Member Since: Jan 2006
Location: Pennsylvania
Posts: 1,810
The nice Mr.***** said that I could write here if I wanted to and I do.

I got so scared this morning because this other man was yelling and I couldn't tell him I was scared because he would be mad at me. I don't like when people are mad at me. They are mad at me all of the time. And I don't know what to do. I try and be good, do well in school.

Nothing I do is good enough and then the man was yelling last night and said mean things to me and I am so scared. I'm afraid my bad father is coming back. I bet he told this other man to pretend to be nice to me and now he is being mean. That's what they do. They are nice and just when you think it's okay, they are mean and make me sad and make me feel like I am no good.

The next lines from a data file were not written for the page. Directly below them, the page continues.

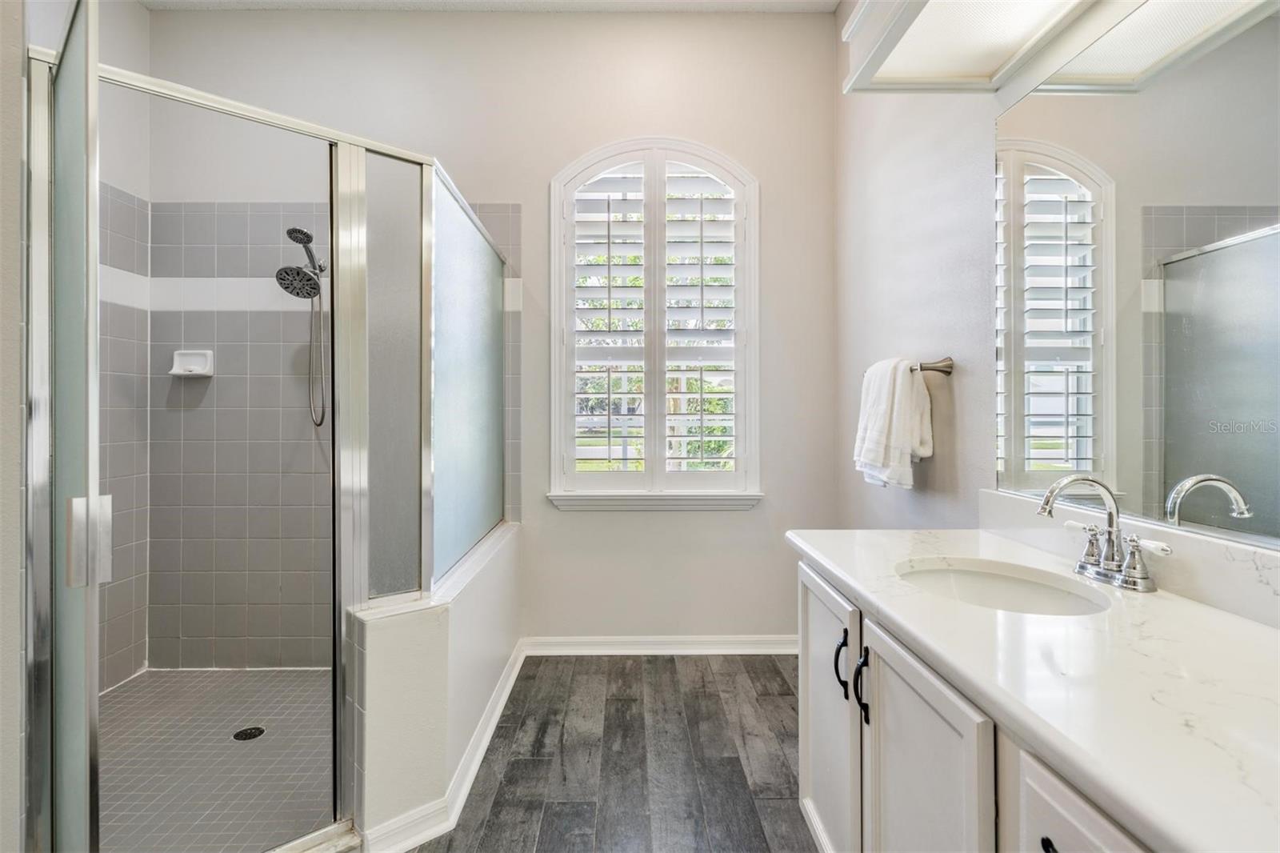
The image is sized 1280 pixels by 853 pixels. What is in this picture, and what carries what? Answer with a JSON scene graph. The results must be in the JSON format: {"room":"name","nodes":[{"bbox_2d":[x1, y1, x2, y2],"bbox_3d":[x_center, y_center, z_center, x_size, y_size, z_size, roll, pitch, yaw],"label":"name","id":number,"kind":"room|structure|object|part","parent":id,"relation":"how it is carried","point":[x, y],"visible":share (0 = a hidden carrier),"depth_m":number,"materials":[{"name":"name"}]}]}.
{"room":"bathroom","nodes":[
{"label":"bathroom","id":0,"kind":"room"},
{"bbox_2d":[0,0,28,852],"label":"left wall","id":1,"kind":"structure","parent":0,"point":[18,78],"depth_m":1.25,"materials":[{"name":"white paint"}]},
{"bbox_2d":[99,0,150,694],"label":"shower side wall","id":2,"kind":"structure","parent":0,"point":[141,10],"depth_m":2.76,"materials":[{"name":"grey tile"}]},
{"bbox_2d":[98,667,335,852],"bbox_3d":[-1.422,1.145,2.093,1.502,0.070,1.734,0,0,0],"label":"shower floor","id":3,"kind":"structure","parent":0,"point":[236,750],"depth_m":2.13,"materials":[{"name":"tile"}]},
{"bbox_2d":[232,725,265,740],"bbox_3d":[-1.409,1.109,2.302,0.097,0.005,0.100,0,0,0],"label":"shower drain","id":4,"kind":"object","parent":3,"relation":"in","point":[259,732],"visible":0.96,"depth_m":2.30,"materials":[{"name":"black metal"}]},
{"bbox_2d":[348,519,523,850],"bbox_3d":[-0.640,0.822,2.444,0.279,0.617,1.658,0,0,0],"label":"half wall","id":5,"kind":"structure","parent":0,"point":[424,665],"depth_m":1.74,"materials":[{"name":"white paint"}]},
{"bbox_2d":[28,33,490,852],"bbox_3d":[-0.949,0.115,1.962,1.228,1.868,1.552,0,0,0],"label":"shower enclosure","id":6,"kind":"object","parent":5,"relation":"attached to","point":[344,165],"visible":1,"depth_m":1.62,"materials":[{"name":"silver glass"}]},
{"bbox_2d":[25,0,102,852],"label":"shower door","id":7,"kind":"structure","parent":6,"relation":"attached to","point":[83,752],"depth_m":1.22,"materials":[{"name":"glass"}]},
{"bbox_3d":[-1.221,0.254,1.434,0.061,0.176,0.058,0,0,0],"label":"door handle","id":8,"kind":"part","parent":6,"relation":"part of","materials":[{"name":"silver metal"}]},
{"bbox_2d":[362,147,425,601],"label":"glass panel","id":9,"kind":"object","parent":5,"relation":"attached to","point":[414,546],"visible":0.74,"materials":[{"name":"grey glass"}]},
{"bbox_2d":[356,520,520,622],"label":"half wall cap","id":10,"kind":"object","parent":5,"relation":"attached to","point":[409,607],"visible":0.5,"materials":[{"name":"white stone"}]},
{"bbox_2d":[359,640,528,852],"bbox_3d":[-0.583,1.071,2.254,0.165,0.088,1.407,0,0,0],"label":"baseboard","id":11,"kind":"structure","parent":5,"relation":"attached to","point":[507,672],"depth_m":1.92,"materials":[{"name":"white paint"}]},
{"bbox_2d":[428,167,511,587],"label":"glass panel","id":12,"kind":"object","parent":5,"relation":"attached to","point":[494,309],"visible":0.82,"depth_m":2.29,"materials":[{"name":"glass"}]},
{"bbox_2d":[142,0,837,12],"bbox_3d":[-0.658,-1.962,1.227,3.330,0.106,3.888,0,0,0],"label":"ceiling","id":13,"kind":"structure","parent":0,"point":[830,1],"depth_m":2.92,"materials":[{"name":"white paint"}]},
{"bbox_2d":[150,1,835,652],"bbox_3d":[-0.699,-0.435,3.113,3.302,3.126,0.152,0,0,0],"label":"back wall","id":14,"kind":"structure","parent":0,"point":[545,175],"depth_m":3.05,"materials":[{"name":"beige paint"}]},
{"bbox_2d":[168,349,215,377],"bbox_3d":[-2.005,-0.280,2.855,0.167,0.116,0.073,0,0,0],"label":"soap dish","id":15,"kind":"object","parent":14,"relation":"attached to","point":[176,359],"visible":0.97,"depth_m":2.87,"materials":[{"name":"white ceramic"}]},
{"bbox_2d":[275,224,327,427],"bbox_3d":[-1.435,-0.423,2.755,0.191,0.869,0.313,0,0,0],"label":"shower head","id":16,"kind":"object","parent":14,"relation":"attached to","point":[302,232],"visible":0.97,"depth_m":2.72},
{"bbox_2d":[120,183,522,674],"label":"shower tile","id":17,"kind":"object","parent":14,"relation":"attached to","point":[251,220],"visible":0.72,"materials":[{"name":"tile"}]},
{"bbox_2d":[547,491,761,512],"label":"window sill","id":18,"kind":"structure","parent":14,"relation":"attached to","point":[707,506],"depth_m":3.06,"materials":[{"name":"white paint"}]},
{"bbox_2d":[548,137,760,503],"bbox_3d":[0.081,-0.477,3.149,1.045,1.822,0.153,0,0,0],"label":"arched window","id":19,"kind":"structure","parent":14,"relation":"in","point":[752,210],"depth_m":3.12,"materials":[{"name":"white wood"}]},
{"bbox_2d":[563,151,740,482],"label":"plantation shutter","id":20,"kind":"object","parent":19,"relation":"attached to","point":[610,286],"visible":0.94,"depth_m":3.10,"materials":[{"name":"white paint"}]},
{"bbox_2d":[524,634,799,654],"bbox_3d":[0.200,1.068,3.103,1.566,0.088,0.018,0,0,0],"label":"baseboard","id":21,"kind":"structure","parent":14,"relation":"attached to","point":[734,652],"depth_m":3.10,"materials":[{"name":"white paint"}]},
{"bbox_2d":[412,651,814,852],"bbox_3d":[-0.362,1.169,1.061,3.114,0.077,4.320,0,0,0],"label":"floor","id":22,"kind":"structure","parent":0,"point":[657,667],"depth_m":2.14,"materials":[{"name":"grey wood"}]},
{"bbox_2d":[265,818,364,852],"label":"shower curb","id":23,"kind":"object","parent":22,"relation":"on","point":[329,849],"visible":0.75,"depth_m":1.66,"materials":[{"name":"silver metal"}]},
{"bbox_2d":[798,556,1168,852],"bbox_3d":[0.533,0.582,0.717,0.489,0.596,1.267,0,0,0],"label":"vanity cabinet","id":24,"kind":"object","parent":22,"relation":"on","point":[1055,804],"visible":0.41,"depth_m":0.83,"materials":[{"name":"white paint"}]},
{"bbox_2d":[784,527,1279,852],"bbox_3d":[0.659,0.334,0.992,0.582,0.040,1.648,0,0,0],"label":"countertop","id":25,"kind":"structure","parent":24,"relation":"on","point":[1254,630],"depth_m":0.83,"materials":[{"name":"white stone"}]},
{"bbox_2d":[892,557,1113,614],"bbox_3d":[0.707,0.401,1.281,0.376,0.143,0.425,0,0,0],"label":"sink","id":26,"kind":"object","parent":25,"relation":"in","point":[958,573],"visible":0.41,"depth_m":1.41,"materials":[{"name":"white ceramic"}]},
{"bbox_2d":[1036,474,1171,594],"bbox_3d":[0.858,0.197,1.224,0.166,0.207,0.261,0,0,0],"label":"faucet","id":27,"kind":"object","parent":25,"relation":"on","point":[1046,508],"visible":1,"depth_m":1.22,"materials":[{"name":"silver metal"}]},
{"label":"handle","id":28,"kind":"part","parent":27,"relation":"part of","materials":[{"name":"white ceramic"}]},
{"bbox_2d":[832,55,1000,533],"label":"right wall","id":29,"kind":"structure","parent":0,"point":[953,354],"depth_m":2.22,"materials":[{"name":"paint"}]},
{"bbox_2d":[864,356,954,378],"bbox_3d":[0.892,-0.179,2.213,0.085,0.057,0.571,0,0,0],"label":"towel bar","id":30,"kind":"object","parent":29,"relation":"attached to","point":[948,371],"visible":0.62,"depth_m":1.96,"materials":[{"name":"silver metal"}]},
{"bbox_2d":[853,356,933,490],"bbox_3d":[0.832,-0.004,2.125,0.156,0.415,0.309,0,0,0],"label":"towel","id":31,"kind":"object","parent":30,"relation":"hanging from","point":[880,421],"visible":0.99,"depth_m":2.05,"materials":[{"name":"white fabric"}]},
{"bbox_2d":[841,0,1122,92],"bbox_3d":[0.801,-1.009,1.117,0.397,0.216,1.415,0,0,0],"label":"light fixture","id":32,"kind":"object","parent":29,"relation":"attached to","point":[910,14],"visible":0.99,"depth_m":1.56,"materials":[{"name":"white"}]},
{"bbox_2d":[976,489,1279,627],"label":"backsplash","id":33,"kind":"structure","parent":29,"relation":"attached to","point":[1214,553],"depth_m":1.16,"materials":[{"name":"white stone"}]},
{"bbox_2d":[993,0,1279,551],"bbox_3d":[0.975,-0.338,0.905,0.007,0.992,1.682,0,0,0],"label":"mirror","id":34,"kind":"object","parent":29,"relation":"attached to","point":[1216,463],"visible":1,"depth_m":1.22,"materials":[{"name":"mirror"}]}
]}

It hurts so much inside and I have no one to talk to. Mr. ***** doesn't exist, he is a make believe friend I have to keep me company. He is really nice to me and doesn't want to hurt me. But the others do. It is really confusing.

I think my dad sold me to someone else. I can't keep reality straight. I make up friends and dream lands and things like that to keep me company and safe and now I think, I've done it too much and am going crazy because I can't keep pretend land and real seperated anymore.

I'm just scared and don't know what to do. I am so lonely but people scare me. And I'm scared.